Rewrite the listing below, changing every instance of "Identified MWEs" to "Detected MWEs" and leaving all other text unchanged.

Content starts

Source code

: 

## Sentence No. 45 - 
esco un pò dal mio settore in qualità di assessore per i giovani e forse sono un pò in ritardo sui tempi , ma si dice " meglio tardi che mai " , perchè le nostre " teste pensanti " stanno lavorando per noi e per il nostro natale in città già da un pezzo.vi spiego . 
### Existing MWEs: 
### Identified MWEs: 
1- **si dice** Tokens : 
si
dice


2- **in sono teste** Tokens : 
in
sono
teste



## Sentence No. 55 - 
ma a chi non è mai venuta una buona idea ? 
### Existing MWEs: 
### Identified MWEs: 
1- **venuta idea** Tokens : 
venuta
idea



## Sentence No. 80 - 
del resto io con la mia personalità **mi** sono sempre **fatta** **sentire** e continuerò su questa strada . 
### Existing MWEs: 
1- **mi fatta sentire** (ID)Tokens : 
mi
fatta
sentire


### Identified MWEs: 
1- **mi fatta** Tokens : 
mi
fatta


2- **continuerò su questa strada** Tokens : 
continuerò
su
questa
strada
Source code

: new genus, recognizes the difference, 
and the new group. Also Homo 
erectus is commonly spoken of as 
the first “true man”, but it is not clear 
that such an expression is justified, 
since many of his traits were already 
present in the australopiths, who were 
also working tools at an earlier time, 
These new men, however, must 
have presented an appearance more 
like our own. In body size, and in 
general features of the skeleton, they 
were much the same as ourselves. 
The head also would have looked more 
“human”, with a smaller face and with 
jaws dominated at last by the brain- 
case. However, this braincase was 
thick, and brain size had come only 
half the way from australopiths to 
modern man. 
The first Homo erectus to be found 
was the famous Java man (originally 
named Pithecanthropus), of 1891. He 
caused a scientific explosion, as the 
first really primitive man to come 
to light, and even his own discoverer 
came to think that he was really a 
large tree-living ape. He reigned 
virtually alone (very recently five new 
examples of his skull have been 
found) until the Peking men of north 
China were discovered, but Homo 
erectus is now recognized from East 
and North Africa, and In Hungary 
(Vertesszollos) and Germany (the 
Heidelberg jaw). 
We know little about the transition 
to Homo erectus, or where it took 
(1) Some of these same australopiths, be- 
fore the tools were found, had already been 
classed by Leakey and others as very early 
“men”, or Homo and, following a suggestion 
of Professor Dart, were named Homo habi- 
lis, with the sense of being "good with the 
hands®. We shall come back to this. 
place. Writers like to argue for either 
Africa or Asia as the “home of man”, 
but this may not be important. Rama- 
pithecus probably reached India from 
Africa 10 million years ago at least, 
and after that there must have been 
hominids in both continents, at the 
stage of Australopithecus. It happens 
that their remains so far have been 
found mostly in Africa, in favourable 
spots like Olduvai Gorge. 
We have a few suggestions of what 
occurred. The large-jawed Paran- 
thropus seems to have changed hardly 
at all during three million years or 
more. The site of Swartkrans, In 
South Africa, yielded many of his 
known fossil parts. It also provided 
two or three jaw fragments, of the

Content ends

### SOLUTION TO THE PROBLEM
Source code

: 

## Sentence No. 45 - 
esco un pò dal mio settore in qualità di assessore per i giovani e forse sono un pò in ritardo sui tempi , ma si dice " meglio tardi che mai " , perchè le nostre " teste pensanti " stanno lavorando per noi e per il nostro natale in città già da un pezzo.vi spiego . 
### Existing MWEs: 
### Detected MWEs: 
1- **si dice** Tokens : 
si
dice


2- **in sono teste** Tokens : 
in
sono
teste



## Sentence No. 55 - 
ma a chi non è mai venuta una buona idea ? 
### Existing MWEs: 
### Detected MWEs: 
1- **venuta idea** Tokens : 
venuta
idea



## Sentence No. 80 - 
del resto io con la mia personalità **mi** sono sempre **fatta** **sentire** e continuerò su questa strada . 
### Existing MWEs: 
1- **mi fatta sentire** (ID)Tokens : 
mi
fatta
sentire


### Detected MWEs: 
1- **mi fatta** Tokens : 
mi
fatta


2- **continuerò su questa strada** Tokens : 
continuerò
su
questa
strada
Source code

: new genus, recognizes the difference, 
and the new group. Also Homo 
erectus is commonly spoken of as 
the first “true man”, but it is not clear 
that such an expression is justified, 
since many of his traits were already 
present in the australopiths, who were 
also working tools at an earlier time, 
These new men, however, must 
have presented an appearance more 
like our own. In body size, and in 
general features of the skeleton, they 
were much the same as ourselves. 
The head also would have looked more 
“human”, with a smaller face and with 
jaws dominated at last by the brain- 
case. However, this braincase was 
thick, and brain size had come only 
half the way from australopiths to 
modern man. 
The first Homo erectus to be found 
was the famous Java man (originally 
named Pithecanthropus), of 1891. He 
caused a scientific explosion, as the 
first really primitive man to come 
to light, and even his own discoverer 
came to think that he was really a 
large tree-living ape. He reigned 
virtually alone (very recently five new 
examples of his skull have been 
found) until the Peking men of north 
China were discovered, but Homo 
erectus is now recognized from East 
and North Africa, and In Hungary 
(Vertesszollos) and Germany (the 
Heidelberg jaw). 
We know little about the transition 
to Homo erectus, or where it took 
(1) Some of these same australopiths, be- 
fore the tools were found, had already been 
classed by Leakey and others as very early 
“men”, or Homo and, following a suggestion 
of Professor Dart, were named Homo habi- 
lis, with the sense of being "good with the 
hands®. We shall come back to this. 
place. Writers like to argue for either 
Africa or Asia as the “home of man”, 
but this may not be important. Rama- 
pithecus probably reached India from 
Africa 10 million years ago at least, 
and after that there must have been 
hominids in both continents, at the 
stage of Australopithecus. It happens 
that their remains so far have been 
found mostly in Africa, in favourable 
spots like Olduvai Gorge. 
We have a few suggestions of what 
occurred. The large-jawed Paran- 
thropus seems to have changed hardly 
at all during three million years or 
more. The site of Swartkrans, In 
South Africa, yielded many of his 
known fossil parts. It also provided 
two or three jaw fragments, of the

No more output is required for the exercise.